Any metadata key (e.g. metadata.user_id, metadata.customer_id, metadata.thread_id, or your own custom keys). Returned under a metadata object.

metrics.<key>

PathType
metrics.first_token_msnumber
metrics.total_time_msnumber
metrics.prompt_tokensnumber
metrics.completion_tokensnumber
metrics.reasoning_tokensnumber
metrics.cache_read_input_tokensnumber
metrics.cache_creation_input_tokensnumber
metrics.total_costnumber — requires cost-visibility permission; redacted to null otherwise
metrics.tokens_estimatedboolean

evaluations.<field> (nested array)

PathType
evaluations.namestring
evaluations.scorenumber
evaluations.passedboolean
evaluations.labelstring
evaluations.detailsstring
evaluations.statusstring
evaluations.evaluator_idstring
evaluations.typestring
evaluations.is_guardrailboolean

events.<field> (nested array)

PathTypeNotes
events.typestringThe event name, e.g. thumbs_up_down, star_rating.
events.timestampnumberEpoch ms.
events.metricsjsonAll numeric metrics for the event.
events.metrics.<key>numberA single named metric.
events.detailsjsonAll string details for the event. Redacted without input-visibility permission.
events.details.<key>stringA single named detail. Redacted without input-visibility permission.

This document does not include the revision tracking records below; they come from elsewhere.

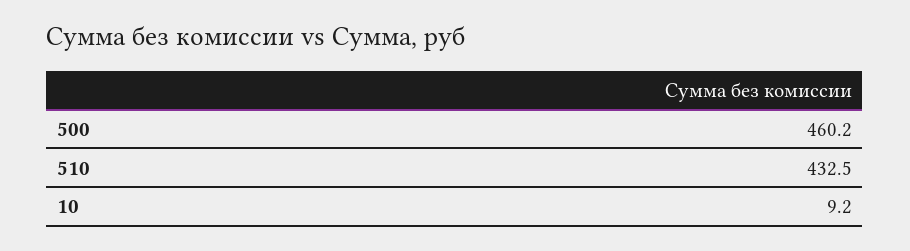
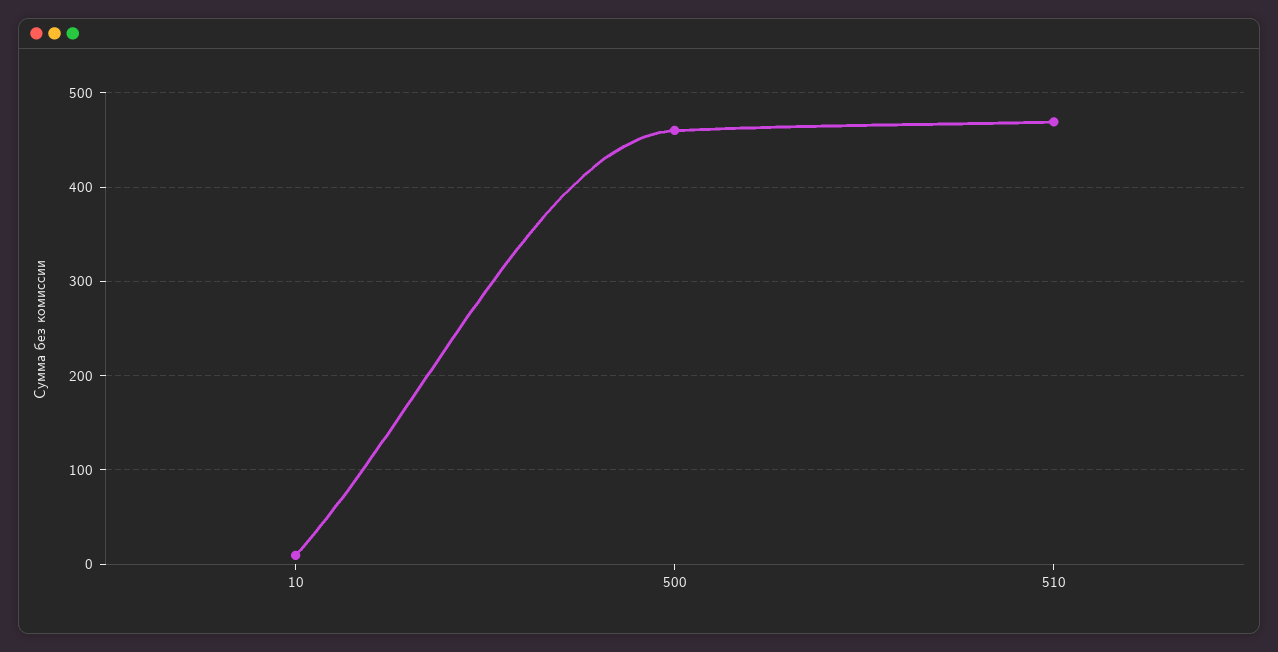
510: 432.5 -> 470

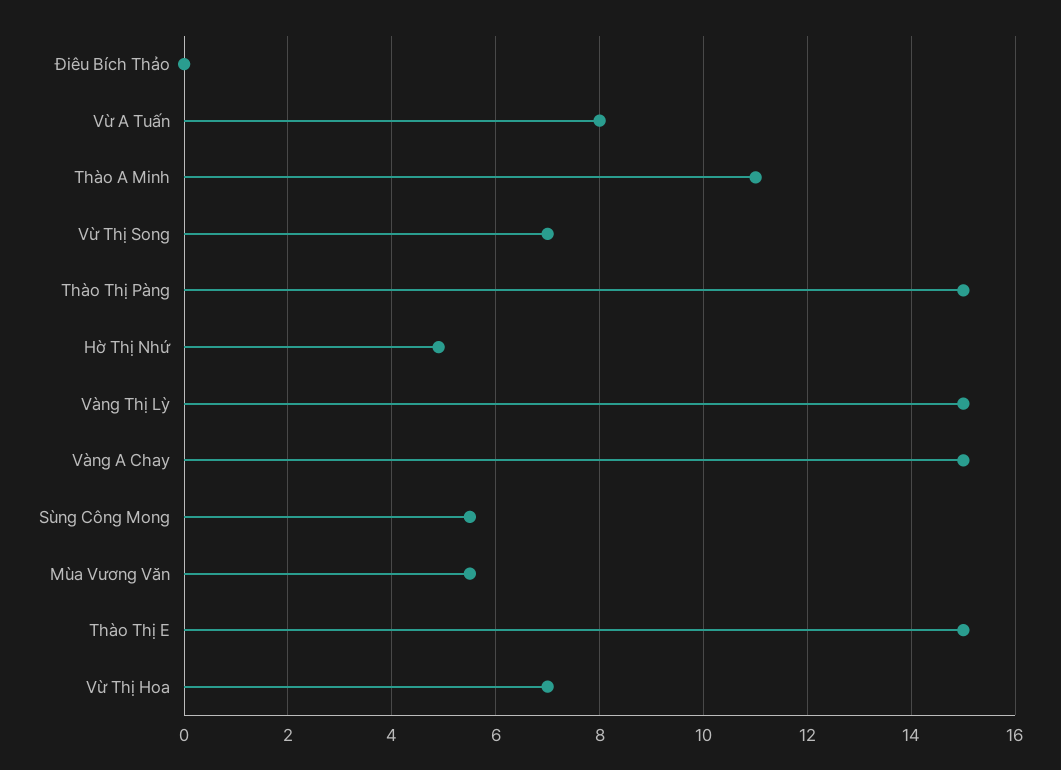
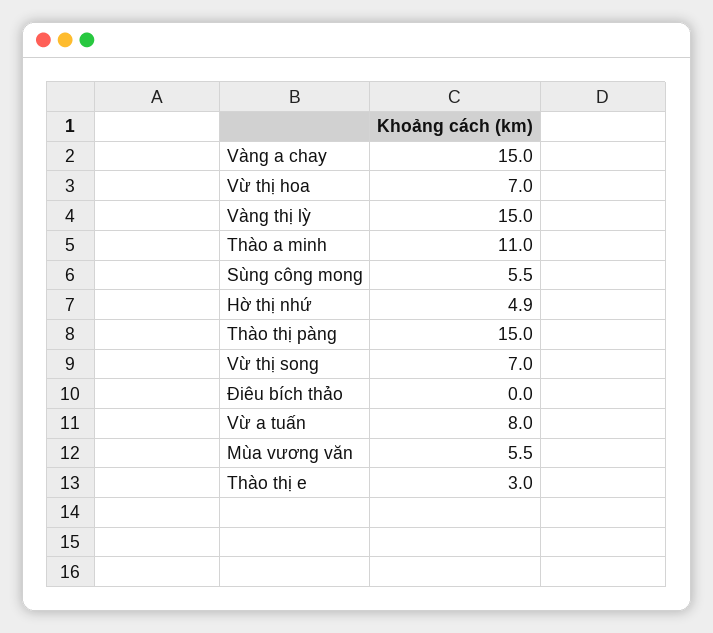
Thào Thị E: 15 -> 3

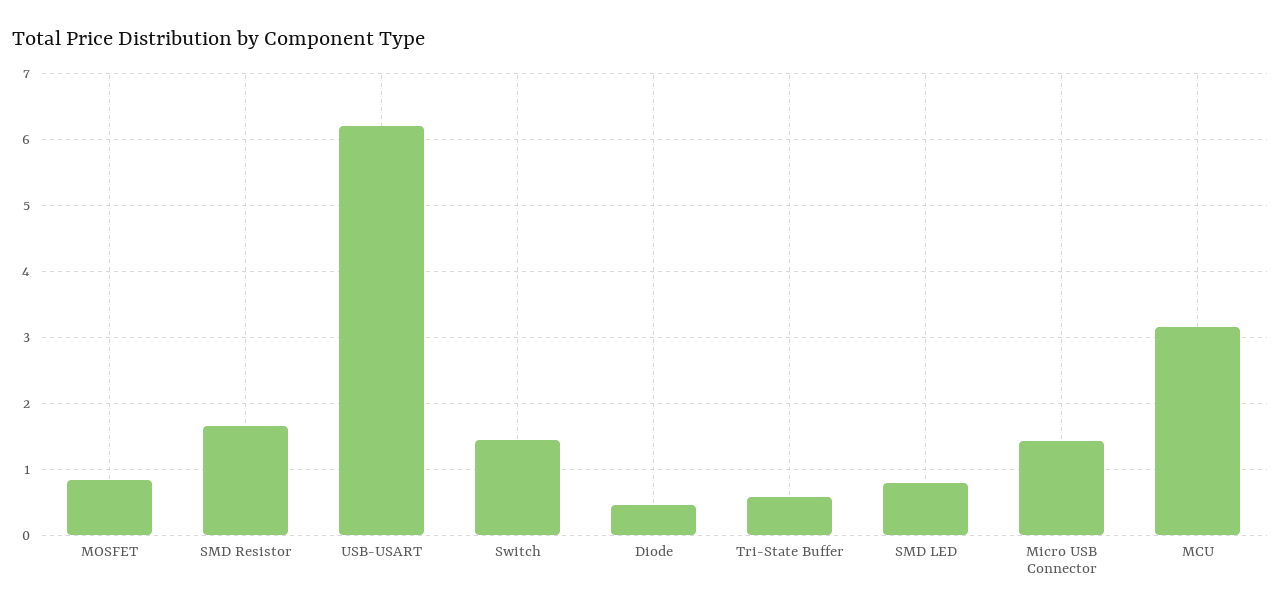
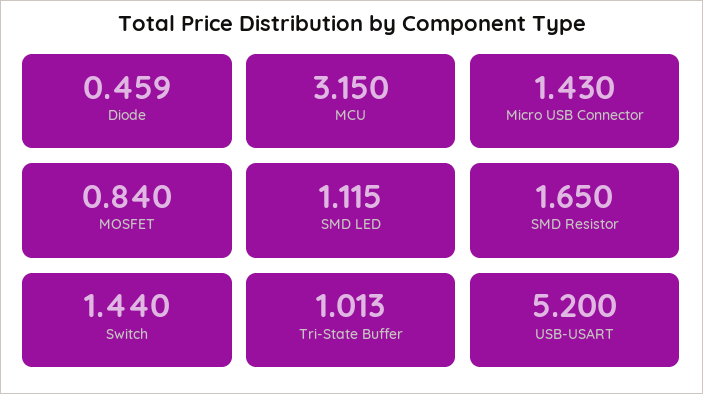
USB-USART: 6.2 -> 5.2
Tri-State Buffer: 0.6 -> 1.013
SMD LED: 0.8 -> 1.115

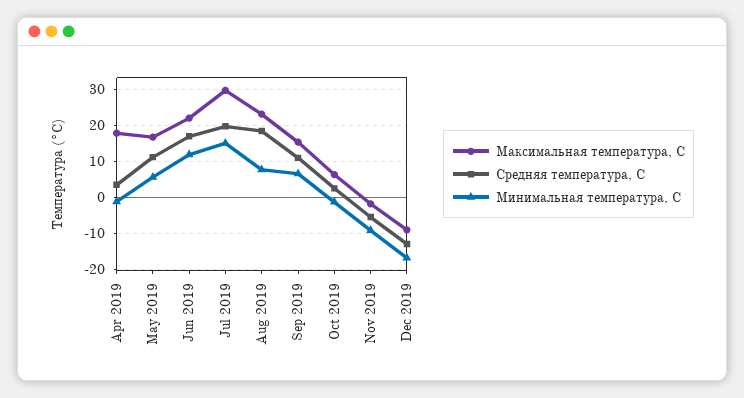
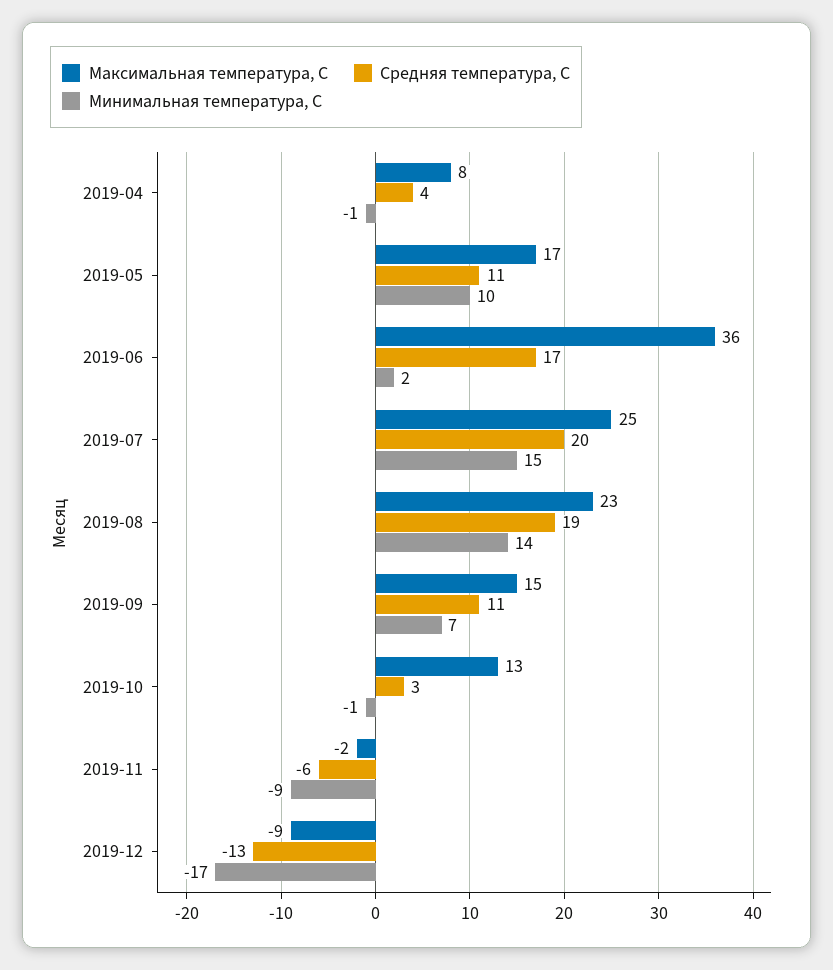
Максимальная температура, С, Apr 2019: 18 -> 8
Минимальная температура, С, May 2019: 6 -> 10
Максимальная температура, С, Jun 2019: 22 -> 36
Минимальная температура, С, Jun 2019: 12 -> 2
Максимальная температура, С, Jul 2019: 30 -> 25
Минимальная температура, С, Aug 2019: 8 -> 14
Максимальная температура, С, Oct 2019: 6 -> 13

annotations.<field> (nested array)

PathTypeNotes
annotations.is_thumbs_upboolean
annotations.commentstringRequires output-visibility permission; redacted to null otherwise (reviewers routinely quote model output here).
annotations.expected_outputstringRequires output-visibility permission; redacted to null otherwise.
annotations.created_atnumberEpoch ms.
annotations.scoresjsonAll score values, keyed by your AnnotationScore name.
annotations.scores.<name>jsonA single score, addressed by its AnnotationScore name (e.g. annotations.scores.quality).
Annotations are manual reviews captured in the LangWatch UI (thumbs, scores, comments). They live alongside SDK-emitted events and are joined into the same response — no separate annotations call needed.

Choosing the date axis

By default the startDate/endDate window filters traces by when they occurred. For incremental ETL you usually want everything changed since your last pull — a trace can occur weeks before it gains a later evaluation or annotation. Set dateField to switch the axis:
dateFieldWindow applies toUse for
occurred (default)When the trace happenedTime-bucketed reporting.
updatedWhen the trace was last modifiedIncremental / CDC pulls.
{
  "startDate": 1717200000000,   // last watermark
  "endDate":   1717286400000,   // now
  "dateField": "updated",
  "select": ["trace_id", "updated_at", "annotations.is_thumbs_up"]
}
Delivery contract on the updated axis: at-least-once across pulls, at-most-once within a single scroll. A trace modified again while you are paging moves past the cursor and is not re-delivered in the current scroll — but its new updated_at lands in your next pull’s window (which starts at your last watermark), so no change is ever lost across pulls. A CDC loop that advances its watermark to the previous pull’s start time gets every change.
The updated watermark advances on every ClickHouse-side change to a trace — evaluations, metadata updates, spans, and annotation creates and deletes. One gap today: an in-place edit to an existing annotation (e.g. changing a score from 3 to 5) writes Postgres only and does not advance the trace’s ClickHouse updated_at, so dateField: "updated" does not pick it up until the trace changes again. New and removed annotations are caught. See #4736 for the cross-store watermark follow-up.

Performance

The projection drives column selection, so asking for only lightweight fields keeps the query lightweight. In particular, the heavy captured input/output columns are only read when you select them — omit them and a wide window stays fast. Each page is capped at 1000 rows; keep following pagination.scrollId until it is absent to sweep a full window.

Backwards compatibility

A request with neither from nor select returns the existing full-trace shape and no schema field. Existing integrations are unaffected.